Western Europe is the leading hub for the world’s talent, outperforming other regions in attracting, developing and retaining highly skilled employees.


This is according to the recently released IMD World Talent Ranking 2018 in which Western European nations fill nine of the top 10 places.


The annual survey from the IMD business school – which has campuses in Switzerland and Singapore – assesses the performance of 63 economies across three key categories: 1) Investment and Development, 2) Appeal and 3) Readiness. Their place in the ranking is determined by success in different talent-related areas such as education, training, apprenticeships, language skills, quality of life, remuneration and tax rates.


Countries with top talent pools


Image: IMD World Talent Ranking 2018


Switzerland tops the table, as it has done in each of the previous four editions. Despite the country’s high living costs, Switzerland comes first in two of the three key categories – Appeal and Readiness – and fourth in Investment and Development.


Nordic countries occupy the other two places on the global talent podium, with Denmark in second and Norway in third, climbing four places from the previous year. The “readiness” of Norway’s talent pool, together with improvements in public spending on education, has fuelled this year’s rise. 

Finland and Sweden are in seventh and eighth place, while Iceland, in 16th, is the only Nordic nation outside of the top 10.


Eastern European countries fared less well with Estonia leading the charge in 28th position, followed by Slovakia and Latvia. Other Eastern European nations occupied the lower half of the table.

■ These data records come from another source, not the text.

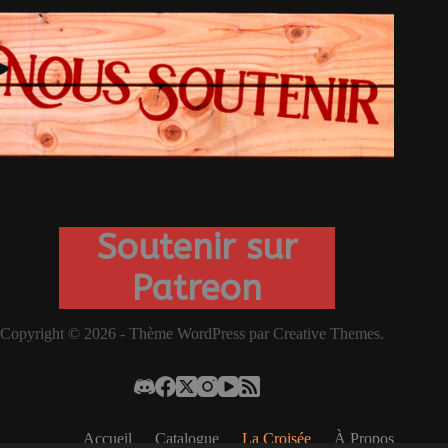
Soutenir sur
Patreon
Copyright © 2026 - Thème WordPress par
Creative Themes
.
Accueil
Catalogue
La Croisée
À Propos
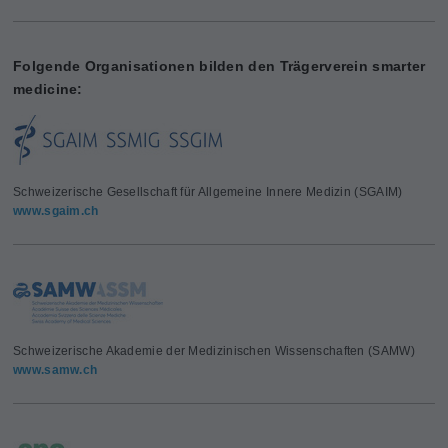
Folgende Organisationen bilden den Trägerverein smarter
medicine:
Schweizerische Gesellschaft für Allgemeine Innere Medizin (SGAIM)
www.sgaim.ch
Schweizerische Akademie der Medizinischen Wissenschaften (SAMW)
www.samw.ch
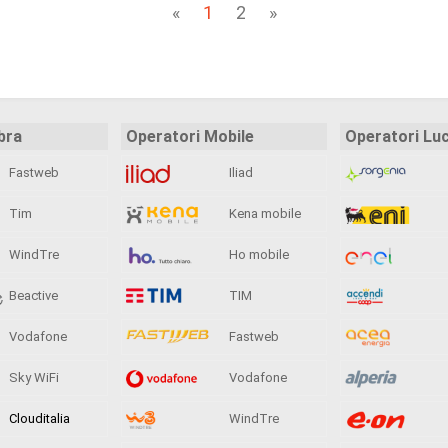
«
1
2
»
bra
Operatori Mobile
Operatori Lu
Fastweb
Iliad
Tim
Kena mobile
WindTre
Ho mobile
Beactive
TIM
Vodafone
Fastweb
Sky WiFi
Vodafone
Clouditalia
WindTre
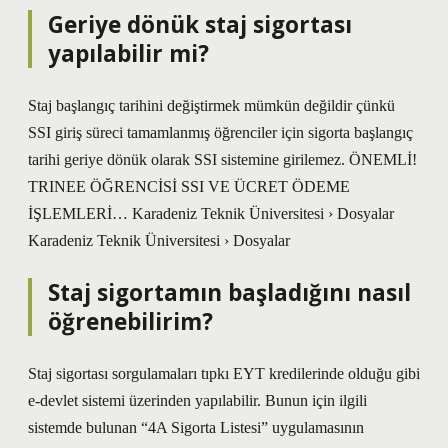
Geriye dönük staj sigortası
yapılabilir mi?
Staj başlangıç ​​tarihini değiştirmek mümkün değildir çünkü
SSI giriş süreci tamamlanmış öğrenciler için sigorta başlangıç ​​
tarihi geriye dönük olarak SSI sistemine girilemez. ÖNEMLİ!
TRINEE ÖĞRENCİSİ SSI VE ÜCRET ÖDEME
İŞLEMLERİ… Karadeniz Teknik Üniversitesi › Dosyalar
Karadeniz Teknik Üniversitesi › Dosyalar
Staj sigortamın başladığını nasıl
öğrenebilirim?
Staj sigortası sorgulamaları tıpkı EYT kredilerinde olduğu gibi
e-devlet sistemi üzerinden yapılabilir. Bunun için ilgili
sistemde bulunan “4A Sigorta Listesi” uygulamasının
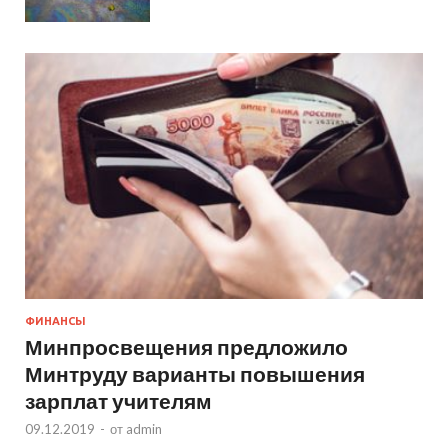
ФИНАНСЫ
Минпросвещения предложило
Минтруду варианты повышения
зарплат учителям
09.12.2019
-
от
admin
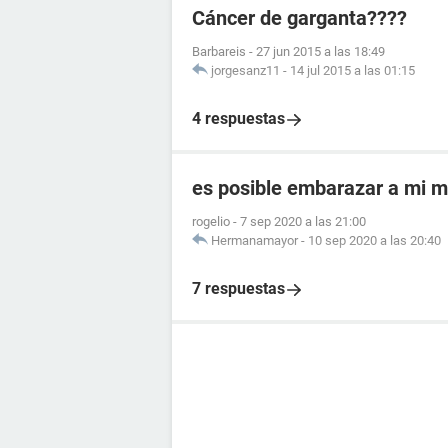
Cáncer de garganta????
Barbareis
-
27 jun 2015 a las 18:49
jorgesanz11
-
14 jul 2015 a las 01:15
4 respuestas
es posible embarazar a mi 
rogelio
-
7 sep 2020 a las 21:00
Hermanamayor
-
10 sep 2020 a las 20:40
7 respuestas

Canada is the only non-European nation to make the top 10, surging five places to reach sixth position due to improvements in the quality of its talent pool. Across the border, the US improved in all three categories to climb four places to 12th.


In Asia, both Singapore and Hong Kong SAR performed well in terms of talent competitiveness, with both business hubs able to attract an internationally diverse pool of professionals. IMD said China’s placement in the second half of the table is due to difficulties attracting skilled foreign talent and a level of public spending on education that is lower than the average in advanced economies.


Australia outperformed Pacific neighbour New Zealand, though both nations demonstrated high levels of “readiness” and quality-of-life “appeal”.


A slight improvement in Israel’s ability to attract highly skilled international talent helped it to make the top 20. With the exception of Israel, Qatar and UAE, Middle Eastern nations were confined to the lower half of the ranking, as were Latin American economies and South Africa, which was 50th.


Preparing for the future workplace


The ability of employers to attract, develop and retain skilled employees is becoming increasingly important in light of massive change sweeping through the workplace.


Driven by emerging technologies in fields such as artificial intelligence and robotics, the Fourth Industrial Revolution is transforming the jobs we do and the way we do them.

Changes in the division of labour between man, machine and algorithms mean successful employers will need to attract workers with skills like analytical thinking, technical design and active learning.


The World Economic Forum’s Future of Jobs 2018 report points out that both employers and employees will need to embrace the idea of lifelong learning.


Failure to invest in training and upskilling will not only put workers at a disadvantage, it could hamper companies’ uptake of new technologies and leave them trailing behind more agile competitors.